Brand Central souligne qu'à ce classement devrait s'ajouter une campagne inspirée de la conjoncture économique actuelle visant à promouvoir le Liban comme l'un des rares pays ayant survécu au grand tsunami engendré par la crise mondiale. Cela pourrait attirer, selon le rapport, non seulement des touristes ordinaires, mais aussi un grand nombre d'hommes d'affaires. La transformation du Liban en une destination d'affaires est d'ailleurs la recommandation principale découlant du rapport publié par le cabinet. Celui-ci conseille à cette fin la création de nouvelles divisions au sein de l'administration publique qui seraient chargées exclusivement de contribuer au développement de projets susceptibles d'attirer davantage de visiteurs appartenant au monde des affaires.
Le rapport souligne enfin le rôle crucial que peuvent jouer les personnalités politiques et les artistes libanais pour mieux promouvoir leur pays à l'étranger.
Le « boom » de l'activité hôtelière
L'absence d'un marketing agressif visant à promouvoir le Liban à l'étranger n'a toutefois pas empêché le Liban de réaliser cette année des résultats encourageants au niveau de l'activité touristique, et ce en dépit du contexte de crise mondiale. En effet, selon une enquête récemment publiée par le cabinet Deloitte & Touche sur le secteur hôtelier au Moyen-Orient, toutes les destinations de la région ont vu leur activité hôtelière ralentir au cours du premier semestre 2009, à l'exception d'Abou Dhabi, Djeddah et Beyrouth. Selon l'enquête, le taux d'occupation des hôtels au Moyen-Orient a ainsi baissé en moyenne de 10,9 % au cours des six premiers mois de l'année tandis que les revenus par chambre disponible ont reculé de 17,2 %. Parmi les destinations les plus affectées, figure notamment la ville de Mascate où le taux d'occupation des hôtels a chuté de 21,7 % et les revenus par chambre disponible de 16,6 % entre janvier et juin 2009. L'émirat de Dubaï a également été largement secoué par la crise, notamment en termes de rentabilité, les hôtels ayant subi une chute de 35 % de leurs revenus au premier semestre de l'année et une baisse de 12,9 % du taux d'occupation, ajoute l'étude.

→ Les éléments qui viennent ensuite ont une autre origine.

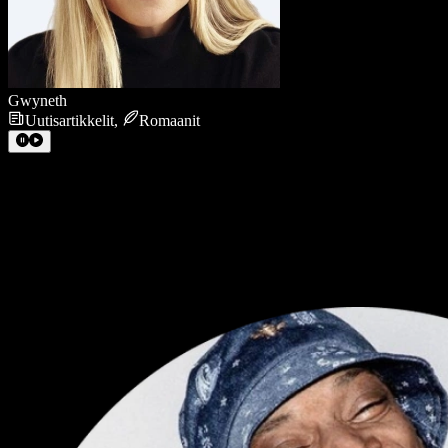
Gwyneth
Uutisartikkelit
,
Romaanit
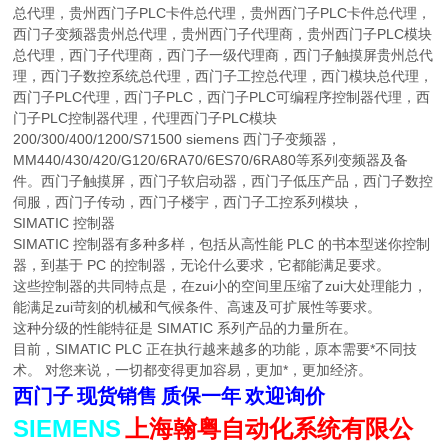
总代理，贵州西门子PLC卡件总代理，贵州西门子PLC卡件总代理，
西门子变频器贵州总代理，贵州西门子代理商，贵州西门子PLC模块
总代理，西门子代理商，西门子一级代理商，西门子触摸屏贵州总代
理，西门子数控系统总代理，西门子工控总代理，西门模块总代理，
西门子PLC代理，西门子PLC，西门子PLC可编程序控制器代理，西
门子PLC控制器代理，代理西门子PLC模块
200/300/400/1200/S71500 siemens 西门子变频器，
MM440/430/420/G120/6RA70/6ES70/6RA80等系列变频器及备
件。西门子触摸屏，西门子软启动器，西门子低压产品，西门子数控
伺服，西门子传动，西门子楼宇，西门子工控系列模块，
SIMATIC 控制器
SIMATIC 控制器有多种多样，包括从高性能 PLC 的书本型迷你控制
器，到基于 PC 的控制器，无论什么要求，它都能满足要求。
这些控制器的共同特点是，在zui小的空间里压缩了zui大处理能力，
能满足zui苛刻的机械和气候条件、高速及可扩展性等要求。
这种分级的性能特征是 SIMATIC 系列产品的力量所在。
目前，SIMATIC PLC 正在执行越来越多的功能，原本需要*不同技
术。 对您来说，一切都变得更加容易，更加*，更加经济。
西门子
现货销售
质保一年
欢迎询价
SIEMENS
上海翰粤自动化系统有限公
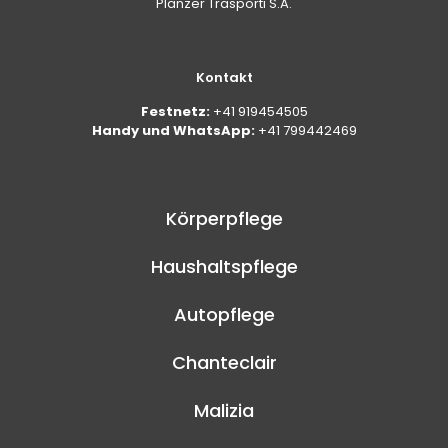
Planzer Trasporti S.A.
Kontakt
Festnetz:
+41 919454505
Handy und WhatsApp:
+41 799442469
Körperpflege
Haushaltspflege
Autopflege
Chanteclair
Malizia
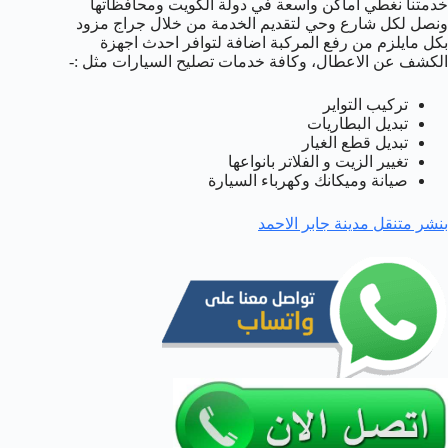
خدمتنا نغطي اماكن واسعة في دولة الكويت ومحافظاتها
ونصل لكل شارع وحي لتقديم الخدمة من خلال جراج مزود
بكل مايلزم من رفع المركبة اضافة لتوافر احدث اجهزة
الكشف عن الاعطال، وكافة خدمات تصليح السيارات مثل :-
تركيب التواير
تبديل البطاريات
تبديل قطع الغيار
تغيير الزيت و الفلاتر بانواعها
صيانة وميكانك وكهرباء السيارة
بنشر متنقل مدينة جابر الاحمد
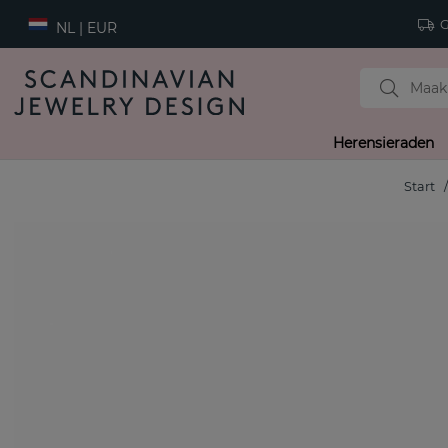
Gr
NL | EUR
Herensieraden
Start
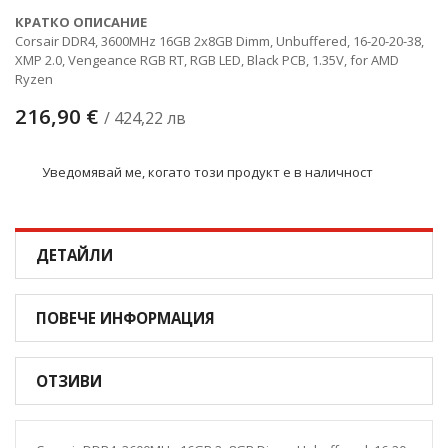
КРАТКО ОПИСАНИЕ
Corsair DDR4, 3600MHz 16GB 2x8GB Dimm, Unbuffered, 16-20-20-38,
XMP 2.0, Vengeance RGB RT, RGB LED, Black PCB, 1.35V, for AMD
Ryzen
216,90 €
/ 424,22 лв
Уведомявай ме, когато този продукт е в наличност
ДЕТАЙЛИ
ПОВЕЧЕ ИНФОРМАЦИЯ
ОТЗИВИ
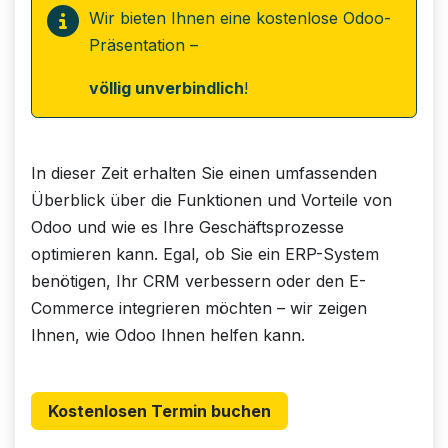
Wir bieten Ihnen eine kostenlose Odoo-
Präsentation –
völlig unverbindlich
!
In dieser Zeit erhalten Sie einen umfassenden
Überblick über die Funktionen und Vorteile von
Odoo und wie es Ihre Geschäftsprozesse
optimieren kann. Egal, ob Sie ein ERP-System
benötigen, Ihr CRM verbessern oder den E-
Commerce integrieren möchten – wir zeigen
Ihnen, wie Odoo Ihnen helfen kann.
Kostenlosen Termin buchen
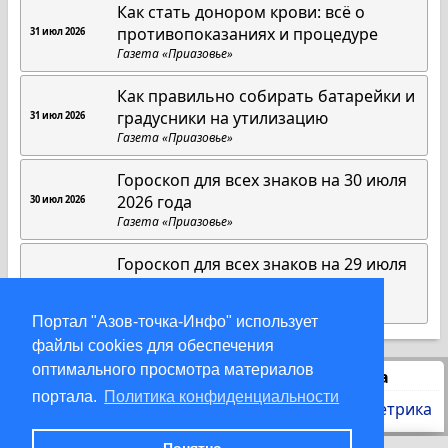
Как стать донором крови: всё о
противопоказаниях и процедуре
31 июл 2026
Газета «Приазовье»
Как правильно собирать батарейки и
градусники на утилизацию
31 июл 2026
Газета «Приазовье»
Гороскоп для всех знаков на 30 июля
2026 года
30 июл 2026
Газета «Приазовье»
Гороскоп для всех знаков на 29 июля
2026 года
29 июл 2026
Газета «Приазовье»
Портал "Азов-точка-Инфо" использует
файлы cookies для обеспечения
оптимального просмотра материалов
Статистика
портала.
Политика конфиденциальности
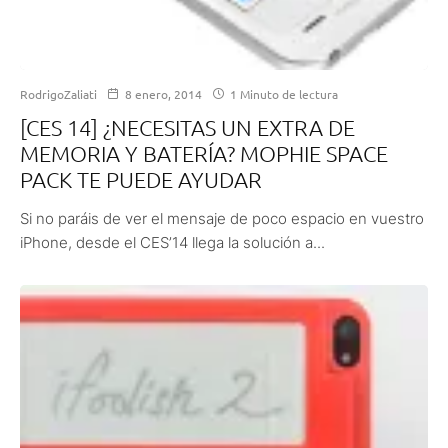
RodrigoZaliati
8 enero, 2014
1 Minuto de lectura
[CES 14] ¿NECESITAS UN EXTRA DE
MEMORIA Y BATERÍA? MOPHIE SPACE
PACK TE PUEDE AYUDAR
Si no paráis de ver el mensaje de poco espacio en vuestro
iPhone, desde el CES’14 llega la solución a...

Contrastant avec ces résultats négatifs, les hôtels de la capitale libanaise ont en revanche connu un essor particulier au cours des six premiers mois de 2009 en dépit du contexte de crise, souligne l'enquête. Beyrouth a en effet raflé la première place au Moyen-Orient en termes de croissance, le taux d'occupation des hôtels et les revenus par chambre disponible ayant respectivement augmenté de 69,4 % et de 125,2 % jusqu'à fin juin. Cela est le résultat d'un important flux de touristes au cours des six premiers mois de l'année - conforté par le maintien de l'accalmie politique et le déroulement des élections dans un climat démocratique - mais également des faibles résultats enregistrés durant les mois de référence. La scène locale avait été en effet marquée au premier semestre 2008 par une série d'attentats et de heurts intercommunautaires ayant largement sanctionné l'activité touristique ainsi que l'ensemble de l'économie du pays.
Sur le plan régional, l'enquête souligne, en parallèle, la résilience de Djeddah, l'une des villes les plus convoitées du royaume wahhabite, et d'Abou Dhabi face à la crise. Les revenus des hôtels des deux destinations ont en effet respectivement augmenté de 11,5 % et de 3,2 % au cours du premier semestre de l'année.
Rappelons enfin que dans une précédente enquête, le cabinet Deloitte & Touche avait affirmé que la contribution du secteur touristique au PIB mondial devrait reculer de 3,6% en 2009.